## Page excerpt
═══
The male is stimulated to make large numbers of sperm, as the
female makes thousand of eggs, and the copulation gives rise
to eggs, which are probably borrelia free.
Thus the reinfection
from the hosts is important in the life cycles of the germs.
Borrelia burgdorferi,
the causative organism organism is a fastidious microaerophilic
spirochaete, which has many immunogenic proteins.
It has a slender
spiral organism with a single chromosome carrying 853 genes.
Within the
non-nucleoid area of the organism are plasmids carrying a further
430 genes.
In its usual
form there is a double-layered cell wall.
The outer
wall is coated with a protective "slime" of carbohydrate
composition.
From the cytoplasm
flagellae protrude through the inner wall and wrap themselves
within the space between the inner and outer walls.
Flagellae
contain a protein named flagellin.
Borrelia burgdorferi
is not the only borrelia, but it possesses one chromosome with
910,725 base pairs constituting 853 genes, and at least 17 plasmids
with 533,000 base pairs and 430 genes.
These organisms
use glucose in anaerobic ways and not the pentose phosphate pathway.
They can’t
synthesize fatty acids, and derive amino acids, fatty acids and
co-factors from host cells.
Some of the
plasmid genes are replicas of chromosomal genes.
Some code
for immunogenic proteins (peptidoglycans) while others control
attachment mechanisms.
Outer surface
proteins called OSP A and B are expressed in the tick intestines
and OSP C is upregulated as the germ traverses the tick salivary
gland.
These antigens
are recognized by the mammalian hosts.
The significance
of evolutionary changes has been recognized in both hosts and
vectors as well as in the bacteria.
As with rickettsiae
there has almost certainly been some reductive evolution involving
loss of genes due to adaptation to the use of host cell mechanisms.
There are
fascinating pathogenic mechanisms which reveal to us how our old
ideas of mechanism have been too limited.
Human plasminogen
and urokinase type plasminogen activator are bound to the spirochaete
surface leading to plasmin production.
The organism
has some tropism to skin, neural, and A-V nodal cells, and joint
components, with ability to persist in these sites.
Borrelia burgdorferi
adheres to host integrin receptors in extracellular matrices,
and to vitronectin, fibronectin and matrix glycosaminoglycans,
as well as heat shock proteins.
In germ to
germ contact plasmids may be transferred from one bacterium to
another, and this increases genetic diversity.
In favourable
conditions, Borrelia burgdorferi divides every 8-12 hours.
It can also
develop large cyst like bodies in which small spirochaetes can
develop and then be released.
═══
## Entries provided

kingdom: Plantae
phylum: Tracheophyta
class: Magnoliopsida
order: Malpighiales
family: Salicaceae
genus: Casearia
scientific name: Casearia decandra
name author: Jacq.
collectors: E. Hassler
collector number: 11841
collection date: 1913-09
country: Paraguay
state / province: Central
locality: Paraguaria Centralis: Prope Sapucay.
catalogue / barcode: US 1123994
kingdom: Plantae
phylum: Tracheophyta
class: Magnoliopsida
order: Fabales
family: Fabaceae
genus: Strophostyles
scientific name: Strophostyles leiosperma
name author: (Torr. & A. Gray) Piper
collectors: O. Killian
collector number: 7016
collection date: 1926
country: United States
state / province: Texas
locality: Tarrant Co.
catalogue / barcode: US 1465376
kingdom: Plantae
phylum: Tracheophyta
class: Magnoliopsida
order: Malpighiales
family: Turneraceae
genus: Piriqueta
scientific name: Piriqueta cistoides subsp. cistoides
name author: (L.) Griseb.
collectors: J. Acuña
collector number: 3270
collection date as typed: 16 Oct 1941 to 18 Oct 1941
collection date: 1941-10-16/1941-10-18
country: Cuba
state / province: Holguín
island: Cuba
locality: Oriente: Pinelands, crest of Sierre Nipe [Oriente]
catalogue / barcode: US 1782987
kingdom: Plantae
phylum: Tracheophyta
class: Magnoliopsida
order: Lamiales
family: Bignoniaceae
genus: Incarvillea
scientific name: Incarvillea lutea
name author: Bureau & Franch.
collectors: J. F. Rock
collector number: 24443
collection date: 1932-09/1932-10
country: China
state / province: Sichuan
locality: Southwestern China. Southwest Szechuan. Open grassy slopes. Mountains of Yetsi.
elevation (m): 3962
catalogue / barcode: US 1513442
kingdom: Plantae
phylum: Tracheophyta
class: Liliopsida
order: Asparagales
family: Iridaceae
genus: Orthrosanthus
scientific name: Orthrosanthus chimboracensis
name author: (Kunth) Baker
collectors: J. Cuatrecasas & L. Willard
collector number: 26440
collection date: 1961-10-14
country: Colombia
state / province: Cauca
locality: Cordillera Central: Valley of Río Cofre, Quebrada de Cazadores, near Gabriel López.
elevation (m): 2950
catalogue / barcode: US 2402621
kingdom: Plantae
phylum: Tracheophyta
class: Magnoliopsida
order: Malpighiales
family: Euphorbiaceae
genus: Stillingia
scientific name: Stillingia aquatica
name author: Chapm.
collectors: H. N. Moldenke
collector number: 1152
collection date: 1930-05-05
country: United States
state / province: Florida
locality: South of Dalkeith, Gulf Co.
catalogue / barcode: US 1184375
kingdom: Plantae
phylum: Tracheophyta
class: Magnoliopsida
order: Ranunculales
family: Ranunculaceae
═══
## Activity
Copy the Borrelia burgdorferi passage, starting at "Some of the" and ending at "the mammalian hosts.", and substitute "spirochaete" for each occurrence of "germ".

## Worked solution
Some of the
plasmid genes are replicas of chromosomal genes.
Some code
for immunogenic proteins (peptidoglycans) while others control
attachment mechanisms.
Outer surface
proteins called OSP A and B are expressed in the tick intestines
and OSP C is upregulated as the spirochaete traverses the tick salivary
gland.
These antigens
are recognized by the mammalian hosts.